- _Obiettivo a_: Traduci in inglese questa frase del documento di origine sui colloqui con il Venezuela: «Nel frattempo, Maduro ha avvertito che il Venezuela entrerebbe in uno stato di «lotta armata» in caso di attacco, aumentando la prontezza militare in tutto il Paese.»

- _Documento di origine_:
***
I colloqui, condotti per mesi tra i principali collaboratori di Maduro e l’inviato statunitense Richard Grenell, miravano a ridurre le tensioni, secondo l’articolo. Sebbene siano stati fatti progressi in ambito economico, le due parti non sono riuscite a trovare un accordo sul futuro politico di Maduro, si legge nel rapporto.

 

Secondo il NYT, il Segretario di Stato americano Marco Rubio sarebbe stato il principale sostenitore della linea dura dell’amministrazione Trump per rimuovere Maduro. Si dice che Rubio sia scettico sull’approccio diplomatico di Grenell e abbia spinto per una posizione più rigida contro Caracas.

 

Un precedente articolo del quotidiano neoeboraceno riportava che Trump avesse ordinato l’interruzione dei colloqui con il Venezuela, «frustrato» dal rifiuto di Maduro di cedere volontariamente il potere. Il giornale suggeriva anche che gli Stati Uniti stessero pianificando una possibile escalation militare.

 

Nel frattempo, Maduro ha avvertito che il Venezuela entrerebbe in uno stato di «lotta armata» in caso di attacco, aumentando la prontezza militare in tutto il Paese.
***
- _Dati mostrati_:
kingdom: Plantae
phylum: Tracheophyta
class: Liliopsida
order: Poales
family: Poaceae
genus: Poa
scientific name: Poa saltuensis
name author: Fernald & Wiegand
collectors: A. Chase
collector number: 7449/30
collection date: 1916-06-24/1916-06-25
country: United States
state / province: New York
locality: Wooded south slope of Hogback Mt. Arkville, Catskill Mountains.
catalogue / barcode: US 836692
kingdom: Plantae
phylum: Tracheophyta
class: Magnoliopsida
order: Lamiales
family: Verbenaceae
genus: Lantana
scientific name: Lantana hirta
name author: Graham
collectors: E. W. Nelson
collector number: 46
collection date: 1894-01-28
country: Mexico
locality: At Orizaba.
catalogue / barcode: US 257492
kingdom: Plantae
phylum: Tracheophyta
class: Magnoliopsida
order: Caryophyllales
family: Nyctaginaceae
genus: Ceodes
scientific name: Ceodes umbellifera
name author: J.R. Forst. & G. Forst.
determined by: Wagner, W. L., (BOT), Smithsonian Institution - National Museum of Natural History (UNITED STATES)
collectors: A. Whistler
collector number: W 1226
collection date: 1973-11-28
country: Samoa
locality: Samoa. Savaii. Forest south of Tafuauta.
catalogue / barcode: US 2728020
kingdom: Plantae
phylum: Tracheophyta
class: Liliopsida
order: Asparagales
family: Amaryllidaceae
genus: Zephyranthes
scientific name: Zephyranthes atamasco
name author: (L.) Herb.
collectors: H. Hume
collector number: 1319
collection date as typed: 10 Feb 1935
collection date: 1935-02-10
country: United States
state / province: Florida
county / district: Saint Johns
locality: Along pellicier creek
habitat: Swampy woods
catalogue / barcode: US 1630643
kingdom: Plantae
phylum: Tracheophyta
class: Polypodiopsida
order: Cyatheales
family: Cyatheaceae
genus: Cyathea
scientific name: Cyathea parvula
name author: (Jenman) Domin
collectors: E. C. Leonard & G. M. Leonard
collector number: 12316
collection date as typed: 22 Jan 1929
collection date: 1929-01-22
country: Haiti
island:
***
- _Obiettivo b_: Nelle voci, dalla riga che contiene "genus: Zephyranthes" fino alla fine delle voci, estremi inclusi, sostituisci "country" con "nation" e riporta soltanto queste righe, lasciando invariato tutto il resto.

- _Risposta completa a_: Meanwhile, Maduro warned that Venezuela would enter a state of "armed struggle" in the event of an attack, increasing military readiness throughout the country.

- _Risposta completa b_:
genus: Zephyranthes
scientific name: Zephyranthes atamasco
name author: (L.) Herb.
collectors: H. Hume
collector number: 1319
collection date as typed: 10 Feb 1935
collection date: 1935-02-10
nation: United States
state / province: Florida
county / district: Saint Johns
locality: Along pellicier creek
habitat: Swampy woods
catalogue / barcode: US 1630643
kingdom: Plantae
phylum: Tracheophyta
class: Polypodiopsida
order: Cyatheales
family: Cyatheaceae
genus: Cyathea
scientific name: Cyathea parvula
name author: (Jenman) Domin
collectors: E. C. Leonard & G. M. Leonard
collector number: 12316
collection date as typed: 22 Jan 1929
collection date: 1929-01-22
nation: Haiti
island:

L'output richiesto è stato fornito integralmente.